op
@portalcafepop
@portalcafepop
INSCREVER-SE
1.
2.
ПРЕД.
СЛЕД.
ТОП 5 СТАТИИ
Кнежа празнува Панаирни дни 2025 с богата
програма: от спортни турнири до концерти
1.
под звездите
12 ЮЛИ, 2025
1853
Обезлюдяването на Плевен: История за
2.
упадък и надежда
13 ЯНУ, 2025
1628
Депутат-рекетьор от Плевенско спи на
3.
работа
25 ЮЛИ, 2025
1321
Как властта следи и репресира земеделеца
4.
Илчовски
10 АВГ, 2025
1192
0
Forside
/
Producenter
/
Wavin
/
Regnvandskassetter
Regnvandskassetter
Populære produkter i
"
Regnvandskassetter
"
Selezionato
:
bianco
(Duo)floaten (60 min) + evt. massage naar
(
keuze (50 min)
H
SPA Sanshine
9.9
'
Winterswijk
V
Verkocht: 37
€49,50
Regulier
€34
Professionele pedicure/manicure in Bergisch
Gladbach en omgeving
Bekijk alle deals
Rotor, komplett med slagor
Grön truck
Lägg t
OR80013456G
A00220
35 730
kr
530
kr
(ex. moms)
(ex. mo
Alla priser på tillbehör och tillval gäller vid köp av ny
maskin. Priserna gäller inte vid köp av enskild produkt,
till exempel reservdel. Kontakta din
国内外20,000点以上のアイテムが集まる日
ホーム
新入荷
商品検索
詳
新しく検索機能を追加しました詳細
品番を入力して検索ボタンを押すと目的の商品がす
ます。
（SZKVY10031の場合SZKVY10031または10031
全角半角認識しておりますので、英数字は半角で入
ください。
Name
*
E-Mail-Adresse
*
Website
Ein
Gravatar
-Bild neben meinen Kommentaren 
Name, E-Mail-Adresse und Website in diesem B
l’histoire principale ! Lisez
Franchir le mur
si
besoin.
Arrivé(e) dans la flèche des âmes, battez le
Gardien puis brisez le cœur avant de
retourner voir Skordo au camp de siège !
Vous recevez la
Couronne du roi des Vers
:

_Problem statement_
All of the entries above should be written out verbatim.

_Written reply_
op
@portalcafepop
@portalcafepop
INSCREVER-SE
1.
2.
ПРЕД.
СЛЕД.
ТОП 5 СТАТИИ
Кнежа празнува Панаирни дни 2025 с богата
програма: от спортни турнири до концерти
1.
под звездите
12 ЮЛИ, 2025
1853
Обезлюдяването на Плевен: История за
2.
упадък и надежда
13 ЯНУ, 2025
1628
Депутат-рекетьор от Плевенско спи на
3.
работа
25 ЮЛИ, 2025
1321
Как властта следи и репресира земеделеца
4.
Илчовски
10 АВГ, 2025
1192
0
Forside
/
Producenter
/
Wavin
/
Regnvandskassetter
Regnvandskassetter
Populære produkter i
"
Regnvandskassetter
"
Selezionato
:
bianco
(Duo)floaten (60 min) + evt. massage naar
(
keuze (50 min)
H
SPA Sanshine
9.9
'
Winterswijk
V
Verkocht: 37
€49,50
Regulier
€34
Professionele pedicure/manicure in Bergisch
Gladbach en omgeving
Bekijk alle deals
Rotor, komplett med slagor
Grön truck
Lägg t
OR80013456G
A00220
35 730
kr
530
kr
(ex. moms)
(ex. mo
Alla priser på tillbehör och tillval gäller vid köp av ny
maskin. Priserna gäller inte vid köp av enskild produkt,
till exempel reservdel. Kontakta din
国内外20,000点以上のアイテムが集まる日
ホーム
新入荷
商品検索
詳
新しく検索機能を追加しました詳細
品番を入力して検索ボタンを押すと目的の商品がす
ます。
（SZKVY10031の場合SZKVY10031または10031
全角半角認識しておりますので、英数字は半角で入
ください。
Name
*
E-Mail-Adresse
*
Website
Ein
Gravatar
-Bild neben meinen Kommentaren 
Name, E-Mail-Adresse und Website in diesem B
l’histoire principale ! Lisez
Franchir le mur
si
besoin.
Arrivé(e) dans la flèche des âmes, battez le
Gardien puis brisez le cœur avant de
retourner voir Skordo au camp de siège !
Vous recevez la
Couronne du roi des Vers
:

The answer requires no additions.